Exercise objective =
Report each line in the items below that contains the string "TRSH".

Record excerpts START

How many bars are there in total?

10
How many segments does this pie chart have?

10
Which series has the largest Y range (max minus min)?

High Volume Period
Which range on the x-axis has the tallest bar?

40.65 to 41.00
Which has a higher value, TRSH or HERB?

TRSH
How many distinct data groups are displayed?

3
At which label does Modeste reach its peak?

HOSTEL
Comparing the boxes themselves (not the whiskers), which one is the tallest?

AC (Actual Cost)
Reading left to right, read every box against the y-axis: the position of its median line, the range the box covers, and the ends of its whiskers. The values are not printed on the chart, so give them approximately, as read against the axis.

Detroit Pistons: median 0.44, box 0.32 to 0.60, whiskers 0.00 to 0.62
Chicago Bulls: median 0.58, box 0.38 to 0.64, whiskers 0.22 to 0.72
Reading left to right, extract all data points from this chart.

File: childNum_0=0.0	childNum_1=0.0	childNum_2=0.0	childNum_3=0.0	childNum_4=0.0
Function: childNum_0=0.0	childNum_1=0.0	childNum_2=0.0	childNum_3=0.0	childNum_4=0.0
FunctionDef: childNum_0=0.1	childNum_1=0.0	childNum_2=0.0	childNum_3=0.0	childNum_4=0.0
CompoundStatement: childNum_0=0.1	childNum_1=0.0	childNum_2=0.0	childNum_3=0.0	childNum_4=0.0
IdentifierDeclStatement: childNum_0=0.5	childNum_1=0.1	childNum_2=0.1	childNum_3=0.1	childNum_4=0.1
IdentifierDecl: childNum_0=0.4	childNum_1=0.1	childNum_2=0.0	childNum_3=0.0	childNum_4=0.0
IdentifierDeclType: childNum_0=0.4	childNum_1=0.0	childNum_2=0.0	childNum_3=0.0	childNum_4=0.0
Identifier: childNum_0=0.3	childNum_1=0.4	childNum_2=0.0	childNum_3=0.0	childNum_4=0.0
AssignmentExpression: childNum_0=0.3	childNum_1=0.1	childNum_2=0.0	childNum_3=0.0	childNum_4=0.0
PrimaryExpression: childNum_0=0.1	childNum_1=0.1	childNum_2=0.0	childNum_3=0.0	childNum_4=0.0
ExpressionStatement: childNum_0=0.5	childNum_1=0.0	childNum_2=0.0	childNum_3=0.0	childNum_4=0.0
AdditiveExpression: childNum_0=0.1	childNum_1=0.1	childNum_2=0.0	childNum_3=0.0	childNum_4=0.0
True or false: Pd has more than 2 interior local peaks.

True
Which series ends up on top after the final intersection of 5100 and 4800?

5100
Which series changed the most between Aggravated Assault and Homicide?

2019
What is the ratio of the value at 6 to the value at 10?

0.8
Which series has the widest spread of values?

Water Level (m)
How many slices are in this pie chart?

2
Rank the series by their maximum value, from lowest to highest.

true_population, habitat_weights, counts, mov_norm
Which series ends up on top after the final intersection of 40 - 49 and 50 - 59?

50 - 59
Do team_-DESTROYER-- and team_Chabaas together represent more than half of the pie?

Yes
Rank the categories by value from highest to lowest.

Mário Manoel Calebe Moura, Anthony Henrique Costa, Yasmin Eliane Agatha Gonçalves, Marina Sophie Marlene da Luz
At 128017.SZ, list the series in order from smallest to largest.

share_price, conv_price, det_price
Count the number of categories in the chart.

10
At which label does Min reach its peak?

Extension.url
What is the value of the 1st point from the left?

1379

Record excerpts END

Finished task =
Which has a higher value, TRSH or HERB?
TRSH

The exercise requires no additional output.